João Pinto e Castro e Carlos Santos, dois economistas que sigo com toda a atenção, convergem com a análise de João Ferreira do Amaral, aqui citada, sobre as necessárias alterações na arquitectura do governo económico europeu. Pinto e Castro sugere um debate na AR. Proposta interessante: estou convencido que BE, PCP e uma parte do PS (minoritária?) convergiriam no diagnóstico e nas propostas. Se calhar teríamos surpresas noutras bancadas?
No entanto, a coisa está muito bem trancada a nível europeu. O Tratado de Lisboa, agora aprovado pelo bloco central europeu, só consolida os “dogmas neoliberais que informaram Maastricht”. É por esta e por outras que estou muito pessimista e não vejo como o que designei por paradoxo europeu possa ser politicamente superado (intelectualmente, a coisa é mais fácil...): A história indica que o liberalismo económico tende a destruir o mercado porque não consegue vislumbrar os seus limites, nem pensar em políticas e instituições que contrariem a miopia dos interesses capitalistas. As elites europeias, obcecadas com a construção do mercado interno, esqueceram-se a certa altura disto.
E esqueceram-se que um mercado interno equilibrado não é compatível com a compressão sistemática do crescimento dos salários, fruto de políticas públicas que fragilizam os assalariados, e com o aumento da desigualdade regional, fruto da quase ausência de mecanismos redistributivos à escala europeia. E não é compatível com a estratégia da economia dominante – a Alemanha – que seguiu a via não-cooperativa de assentar o seu crescimento nas exportações: os excessivos excedentes de uns são os excessivos défices de outros. O drama é que estas questões, que são uma das chaves da dependência externa da economia portuguesa, não entram sequer na discussão pública sobre economia, dominada que está pela tribo dos economistas-2012 e pelo seu lugar-comum da "competitividade" obtida à custa do sacrifício dos salários, da saúde e da vida fora do trabalho. De alguns, claro.
Nos anos 80 o dinheiro começou a chegar aos montões a Portugal, muitos se alegravam, outros interrogavam-se de onde vinha todo aquele dinheiro, outros diziam: os alemães fornecem essas remessas, mas os portugueses devolvem isso tudo em compras de carros,etc. É isto que este poste também nos vem dizer, por mãos conhecedoras!
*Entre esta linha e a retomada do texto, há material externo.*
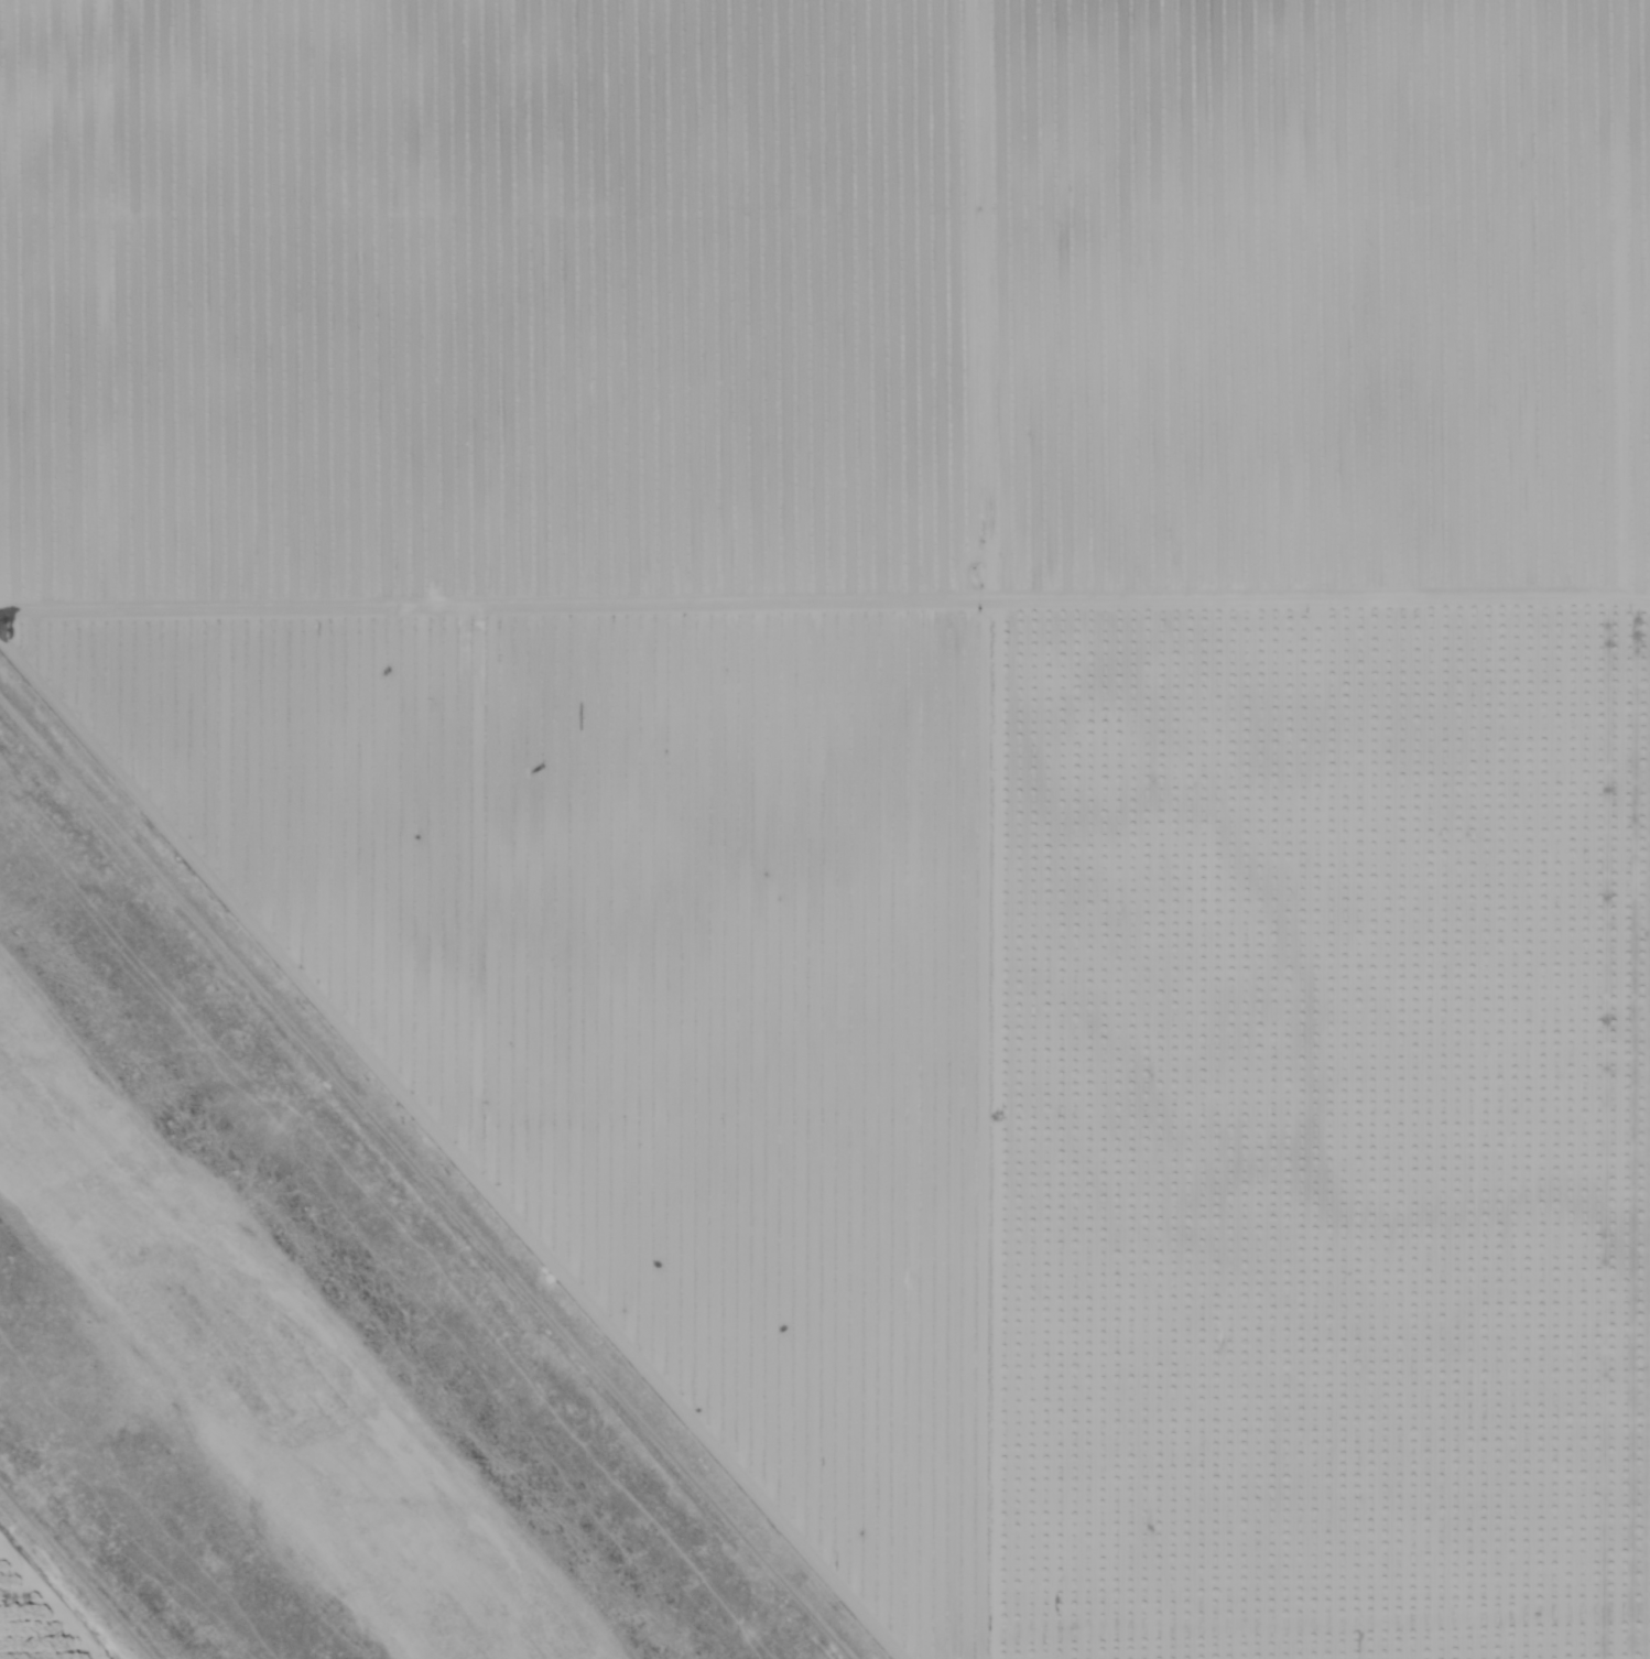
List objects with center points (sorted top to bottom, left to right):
crop: (923, 737)
crop: (43, 1609)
ResponderEliminar"que seguiu a via não-cooperativa de assentar o seu crescimento nas exportações: os excessivos excedentes de uns são os excessivos défices de outros"
ResponderEliminar.
É o destino inexorável de todas as sociedades demograficamente envelhecidas, ficam prisioneiras das exportações.
«convergem (...) sobre as necessárias alterações na arquitectura do governo económico europeu»?
ResponderEliminarPelo menos no texto do Carlos Santos, não vi nada sobre a "arquitectura" do governo económico. Vi sobre as políticas, isso vi e concordo.
Este ponto é essencial. O João Ferreira do Amaral, por exemplo, reincide muitas vezes na confusão entre as políticas europeias estarem erradas e a própria UE ser um erro. O que equivale a algo como dizer que, se a Constituição permite (sublinho, permite) políticas erradas, o que há a fazer é mudar a Constituição. (Essa é grosso modo a técnica do AAJardim.) E até pode ser necessário em alguns casos. Mas não é o caso geral, porque são níveis diferentes.
As políticas europeias são o que são por haver uma certa maioria política na Europa há muitos anos, incluindo as distracções dos partidos social-democratas (ou socialistas) incapazes de gizar alternativas. Mas aí, em focar aí a questão e em dar luta nesse ponto, é que está a discussão. Tudo isso fica inquinado, a meu ver, quando se usa a matéria para alimentar um discurso anti-UE por princípio, no qual eu vejo grandes riscos. E que considero fundamentalmente retrógrado.
Daí me parecer útil não confundir as coisas se realmente queremos fazer avançar esse debate.